WORK ORDER A: In the essay on health at the farm, how does Webster's dictionary define health?
WORK ORDER B: Please retype the essay on health at the farm from "Health in the" to "to be also.".

EXTRACTED TEXT:
Health in the Workplace: The Farm

Health in our workplace, a small farm, abounds with contradictions. Webster’s dictionary ambiguously defines health as physical and mental well-being. With its many meanings, ironies and interconnections, this influential concept pervades society as an elusive goal, from corporate misnomers such as “health care” to my own bewildering biodynamic impulses. A healthy animal or plant is never the same, but in continual fluctuation, as a trip around the farm finds my understanding of health to be also.

In the Agriculture Course, Steiner introduces us to “compost, which is sometimes even despised,” before extolling its health-giving virtues. Compost is the key to healthy farming, but the word has different connotations for me, too. My family kept a “compost” bucket in the kitchen, an unhealthy-looking putrefying place for food scraps. Taking the compost out was a stinky chore, made even worse by procrastination. On the other end, though, after rotting with leaves, manure and soil, I knew compost to be the building block of healthy humus and gorgeous gardens.

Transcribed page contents
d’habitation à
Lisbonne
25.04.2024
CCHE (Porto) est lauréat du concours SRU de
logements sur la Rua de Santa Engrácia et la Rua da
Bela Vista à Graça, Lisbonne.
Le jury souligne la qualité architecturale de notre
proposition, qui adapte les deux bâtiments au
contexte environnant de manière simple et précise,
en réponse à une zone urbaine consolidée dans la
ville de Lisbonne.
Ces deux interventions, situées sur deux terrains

* * *

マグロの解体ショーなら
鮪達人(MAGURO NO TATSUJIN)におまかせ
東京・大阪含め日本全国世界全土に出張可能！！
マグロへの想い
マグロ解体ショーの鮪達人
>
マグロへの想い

TASK OUTPUT A: As physical and mental well-being.

TASK OUTPUT B:
Health in the Workplace: The Farm

Health in our workplace, a small farm, abounds with contradictions. Webster’s dictionary ambiguously defines health as physical and mental well-being. With its many meanings, ironies and interconnections, this influential concept pervades society as an elusive goal, from corporate misnomers such as “health care” to my own bewildering biodynamic impulses. A healthy animal or plant is never the same, but in continual fluctuation, as a trip around the farm finds my understanding of health to be also.